Así las cosas, las circunstancias ya expuestas unidas a la falta de demostración por quien venía obligada a soportar la carga de la prueba de la existencia de una causa real, objetiva y consistente para la adopción de la decisión enjuiciada y, por contra, la concurrencia de los acreditados y ya relacionados indicios, permiten concluir afirmando que la motivación de tal medida aparece estrecha y directamente relacionada con ellos, obedeciendo la causalidad de tal decisión a una ilícita actuación empresarial en reacción o respuesta al proceder de la demandante ejercitando su derecho a la huelga y reivindicando la salvaguarda de sus derechos laborales, actuación que viene amparada, como ya se ha indicado, en los antes citados artículos de la Constitución.

Ello determina la calificación de nulidad de la sanción acogida en la Sentencia recurrida.

No habiéndose atacado en el recurso el quantum indemnizatorio reconocido en la instancia por la vulneración de los ya reiterados derechos fundamentales, no procede abordar tal cuestión en esta fase de alzada.

Por cuanto antecede,

Fallo

Desestimando el recurso de suplicación interpuesto por GIGIA NALON SL, contra la Sentencia dictada por el Juzgado de lo Social número 4 de Gijón en fecha 8 de Noviembre de 2019, en proceso promovido a instancia de Agueda frente a aquélla empresa, habiendo sido parte el Ministerio Fiscal, seguido en materia de impugnación de sanción por falta grave e indemnización de daños y perjuicios por lesión de derechos fundamentales, debemos confirmar y confirmamos la Resolución recurrida.

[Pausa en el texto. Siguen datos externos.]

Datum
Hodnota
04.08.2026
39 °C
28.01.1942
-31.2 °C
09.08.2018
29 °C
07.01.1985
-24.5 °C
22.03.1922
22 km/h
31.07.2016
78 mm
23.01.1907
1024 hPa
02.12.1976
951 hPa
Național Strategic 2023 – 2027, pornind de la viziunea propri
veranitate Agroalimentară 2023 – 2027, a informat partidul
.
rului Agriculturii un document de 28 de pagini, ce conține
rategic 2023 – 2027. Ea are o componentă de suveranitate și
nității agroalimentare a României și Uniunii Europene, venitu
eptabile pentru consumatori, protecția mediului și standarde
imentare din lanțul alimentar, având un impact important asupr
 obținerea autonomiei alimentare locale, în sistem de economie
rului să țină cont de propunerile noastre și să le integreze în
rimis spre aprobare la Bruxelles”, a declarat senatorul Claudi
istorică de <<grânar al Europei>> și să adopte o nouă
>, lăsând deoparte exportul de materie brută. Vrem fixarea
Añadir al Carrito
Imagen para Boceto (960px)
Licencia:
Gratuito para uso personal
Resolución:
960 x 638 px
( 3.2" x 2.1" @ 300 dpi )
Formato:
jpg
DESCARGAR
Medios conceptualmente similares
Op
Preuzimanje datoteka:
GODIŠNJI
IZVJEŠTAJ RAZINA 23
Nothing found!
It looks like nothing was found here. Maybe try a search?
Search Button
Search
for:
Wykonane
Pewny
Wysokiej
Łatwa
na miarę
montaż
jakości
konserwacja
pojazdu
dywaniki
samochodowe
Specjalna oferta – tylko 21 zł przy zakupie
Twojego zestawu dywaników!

Dese a los depósitos y consignaciones efectuados para recurrir el destino legal, y con imposición a la recurrente de las costas del presente recurso, entre las que se incluyen los honorarios del letrado de la parte recurrida e impugnante en la cuantía de 500 euros más IVA.

Medios de impugnación

Se advierte a las partes que contra esta sentencia cabe interponerrecurso de casación para la unificación de doctrina, que habrá de prepararse mediante escrito suscrito por letrado, presentándolo en esta Sala de lo Social dentro del improrrogable plazo de los diez días hábiles inmediatos siguientes a la fecha de notificación de la misma, en los términos del Art. 221 de la Ley reguladora de la Jurisdicción Social y con los apercibimientos en él contenidos.

Tasas judiciales para recurrir

La tramitación del recurso de casación para unificación de doctrina no constituye hecho imponible, y por tanto no se requiere la liquidación de tasas (Consulta vinculante de la Dirección General de Tributos V 3674-23 de 26-12-2013).

Depósito para recurrir

En cumplimiento del Art. 229 de la LRJS, con el escrito del recurso debe justificarse el ingreso de depósito para recurrir (600 €), estando exento el recurrente que: fuere trabajador o causahabiente suyo o beneficiario del régimen público de Seguridad Social; el Estado, las Comunidades Autónomas, las entidades locales y las entidades de derecho público con personalidad jurídica propia vinculadas o dependientes de los mismos, las entidades de derecho público reguladas por su normativa específica y los órganos constitucionales, así como los sindicatos y quienes tuvieren reconocido el beneficio de justicia gratuita.

Dicho depósito debe efectuarse en la cuentade Depósitos y Consignaciones que esta Sala de lo Social del TSJA tiene abierta en el Banco Santander, oficina de la calle Uria 1 de Oviedo. El nº de cuenta se conforma como sigue: 3366 0000 66, seguido del nº de rollo (poniendo ceros a su izquierda hasta completar 4 dígitos), y las dos últimas cifras del año del rollo. Se debe indicar en el campo concepto: '37 Social Casación Ley 36-2011'.

Si el ingreso se realiza mediante transferencia, el código IBAN del Banco es: ES55 0049 3569 9200 0500 1274, siendo imprescindible indicar también la cuenta del recurso como quedó dicho.

De efectuarse diversos pagos o ingresos en la misma cuenta se deberá especificar un ingreso por cada concepto, incluso si obedecen a otros recursos de la misma o distinta clase indicando en el campo de observaciones la fecha de la resolución recurrida utilizando el formato dd/mm/aaaa.

Pásense las actuaciones al Sr./Sra. Letrado/a de la Administración de Justicia para cumplir los deberes de publicidad, notificación y registro de la Sentencia.

Así, por esta nuestra Sentencia, definitivamente juzgando, lo pronunciamos, mandamos y firmamos.